14. In this case, although PW1 and PW2 told the court that their relative was killed, there was no evidence of the deceased's body having been taken for medical examination. There was therefore no proof of death and the cause of such death. That means the first ingredient for murder has not been proved g beyond reasonable doubt.
15. Next, the prosecution is required to prove beyond reasonable doubt that the accused caused/committed the unlawful act or omission that caused the death of the deceased. The prosecution must lead tangible and credible evidence to show that it was the accused's actions that caused the deceased's death.

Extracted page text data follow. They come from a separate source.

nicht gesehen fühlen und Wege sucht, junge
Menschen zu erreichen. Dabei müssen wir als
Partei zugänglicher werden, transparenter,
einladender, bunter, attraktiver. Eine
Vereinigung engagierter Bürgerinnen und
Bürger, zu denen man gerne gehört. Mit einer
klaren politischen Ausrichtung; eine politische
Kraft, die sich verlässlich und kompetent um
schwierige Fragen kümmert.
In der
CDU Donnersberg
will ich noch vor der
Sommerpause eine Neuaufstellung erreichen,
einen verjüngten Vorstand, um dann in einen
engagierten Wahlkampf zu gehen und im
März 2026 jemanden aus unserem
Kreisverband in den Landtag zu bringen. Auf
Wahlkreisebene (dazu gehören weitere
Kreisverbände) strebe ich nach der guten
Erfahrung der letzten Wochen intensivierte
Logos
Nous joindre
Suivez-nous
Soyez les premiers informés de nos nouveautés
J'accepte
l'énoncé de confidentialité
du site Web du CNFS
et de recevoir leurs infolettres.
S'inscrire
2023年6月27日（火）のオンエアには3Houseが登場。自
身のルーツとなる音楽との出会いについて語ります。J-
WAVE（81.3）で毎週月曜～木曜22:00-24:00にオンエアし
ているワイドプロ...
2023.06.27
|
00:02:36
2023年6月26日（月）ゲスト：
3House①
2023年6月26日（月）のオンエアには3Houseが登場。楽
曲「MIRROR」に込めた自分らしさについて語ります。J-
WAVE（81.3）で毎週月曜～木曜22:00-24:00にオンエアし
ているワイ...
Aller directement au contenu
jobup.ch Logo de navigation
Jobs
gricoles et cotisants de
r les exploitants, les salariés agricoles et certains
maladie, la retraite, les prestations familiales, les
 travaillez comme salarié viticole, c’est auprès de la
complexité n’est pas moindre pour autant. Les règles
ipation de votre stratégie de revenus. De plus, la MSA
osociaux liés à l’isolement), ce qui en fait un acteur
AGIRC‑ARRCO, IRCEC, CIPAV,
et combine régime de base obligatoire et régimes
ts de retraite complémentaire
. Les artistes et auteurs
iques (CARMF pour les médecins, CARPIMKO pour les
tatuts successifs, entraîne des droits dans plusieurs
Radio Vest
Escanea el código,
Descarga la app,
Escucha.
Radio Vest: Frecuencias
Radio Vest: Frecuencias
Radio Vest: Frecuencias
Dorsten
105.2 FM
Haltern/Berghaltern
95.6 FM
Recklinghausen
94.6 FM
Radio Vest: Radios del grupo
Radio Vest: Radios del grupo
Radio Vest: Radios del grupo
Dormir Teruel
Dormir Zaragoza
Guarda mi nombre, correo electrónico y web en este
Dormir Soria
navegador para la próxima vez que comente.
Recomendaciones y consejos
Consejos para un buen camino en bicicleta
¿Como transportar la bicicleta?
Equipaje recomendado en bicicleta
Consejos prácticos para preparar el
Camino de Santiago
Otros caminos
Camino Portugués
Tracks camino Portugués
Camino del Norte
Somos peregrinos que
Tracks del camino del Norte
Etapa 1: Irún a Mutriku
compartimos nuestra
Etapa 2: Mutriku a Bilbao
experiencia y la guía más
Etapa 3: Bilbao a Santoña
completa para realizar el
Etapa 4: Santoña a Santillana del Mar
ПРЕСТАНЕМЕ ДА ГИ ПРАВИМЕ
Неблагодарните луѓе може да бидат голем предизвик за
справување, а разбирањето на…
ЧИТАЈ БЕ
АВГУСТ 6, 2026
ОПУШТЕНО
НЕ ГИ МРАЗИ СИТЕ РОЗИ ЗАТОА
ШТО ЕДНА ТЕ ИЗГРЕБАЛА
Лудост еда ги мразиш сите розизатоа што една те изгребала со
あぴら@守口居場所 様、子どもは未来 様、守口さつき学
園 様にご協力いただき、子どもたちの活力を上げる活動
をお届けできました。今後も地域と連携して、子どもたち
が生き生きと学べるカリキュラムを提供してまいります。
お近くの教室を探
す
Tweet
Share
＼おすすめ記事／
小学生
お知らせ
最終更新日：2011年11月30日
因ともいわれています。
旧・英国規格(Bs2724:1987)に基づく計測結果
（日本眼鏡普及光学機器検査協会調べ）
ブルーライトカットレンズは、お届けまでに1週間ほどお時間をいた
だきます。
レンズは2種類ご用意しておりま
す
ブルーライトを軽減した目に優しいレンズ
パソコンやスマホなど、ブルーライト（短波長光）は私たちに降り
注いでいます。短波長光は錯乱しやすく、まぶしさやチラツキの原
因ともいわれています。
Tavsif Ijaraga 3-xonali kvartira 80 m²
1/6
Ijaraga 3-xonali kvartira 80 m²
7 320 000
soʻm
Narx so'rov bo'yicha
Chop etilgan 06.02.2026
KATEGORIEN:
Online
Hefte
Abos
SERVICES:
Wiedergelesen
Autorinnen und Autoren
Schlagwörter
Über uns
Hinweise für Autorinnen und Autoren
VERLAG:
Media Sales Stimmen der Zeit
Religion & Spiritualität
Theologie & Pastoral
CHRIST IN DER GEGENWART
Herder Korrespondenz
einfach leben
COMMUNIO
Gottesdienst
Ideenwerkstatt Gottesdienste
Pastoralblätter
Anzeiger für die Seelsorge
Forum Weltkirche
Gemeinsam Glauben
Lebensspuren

16. The prosecution called two witnesses PW1 and PW2 in an attempt to prove its case against the accused. PW1 told the court that he did not know who killed the deceased. PW2 similarly told the court that he found the deceased already dead when he rushed to his house after hearing screams from the deceased's wife. He also told the court that he did not know who killed his brother, only stating that there was suspicion that the deceased could have been killed by the accused because of a love affair the deceased is suspected to have had with the accused's wife. There is however no evidence that there was such a love relationship between the two, or that the accused killed the deceased for whatever reason.
17. In law, it is the duty of the prosecution to prove its case against the accused beyond reasonable doubt and the burden never shifts to the accused. As stated in the case of Republic v Gachanja [2001] KLR 428:-
"It is a cardinal principal of law that the burden to prove the guilt of an accused person lies on the prosecution. An accused person assumes no burden to prove his innocence. Any defence or explanation put forward by an accused is only to be considered on a balance of probabilities."
17. The accused, though put on his defence, denied committing the offence. He also denied knowledge of any extra marital affair between the deceased and his wife. The prosecution therefore did not discharge its burden in proving that the accused is the one who killed the deceased.
18. Both PW2 and DW1 told the court that they heard the deceased's wife scream which led to them rushing to the deceased's house only to find him dead. The deceased's wife who was present when the deceased died and was the first to scream attracting neighbours, was not called to testify in this case. It is not clear why she was not called or if there was something she knew about the murder.
19. Furthermore the alleged suspicion that the accused was the one responsible is without legal foundation. In law, suspicion alone however strong is not a basis for convicting an accused charged with a criminal offence. This position was well stated in the case of Sawe v Republic [2003] KLR 364 where the Court of Appeal stated-
"Suspicion, however strong, cannot provide the basis of inferring guilt which must be proved by evidence beyond reasonable doubt."
20. Having determined that the second ingredient for murder has not been proved, it will be futile for this court to venture to consider the third and final ingredient of murder, that is, whether the accused had malice aforethought .That would be a misadventure, that this court is not about to embark on.
From the evidence on record, the prosecution went into a wild goose in attempting to prove the charge of murder against the accused. The learned prosecutor was reluctant to call more witnesses, admitting as he did, that they would add no probative value to the prosecution's case. He knew he had hit a dead end. It is unfortunate but that is the truth.
21. In the end, I find that the prosecution has not proved its case against the accused beyond reasonable doubt. Consequently, I enter a verdict of not guilty and acquit the accused of the information of murder. I order that he be set at liberty forthwith, unless otherwise lawfully held.
Dated and delivered at Kakamega this 10th day of November, 2016.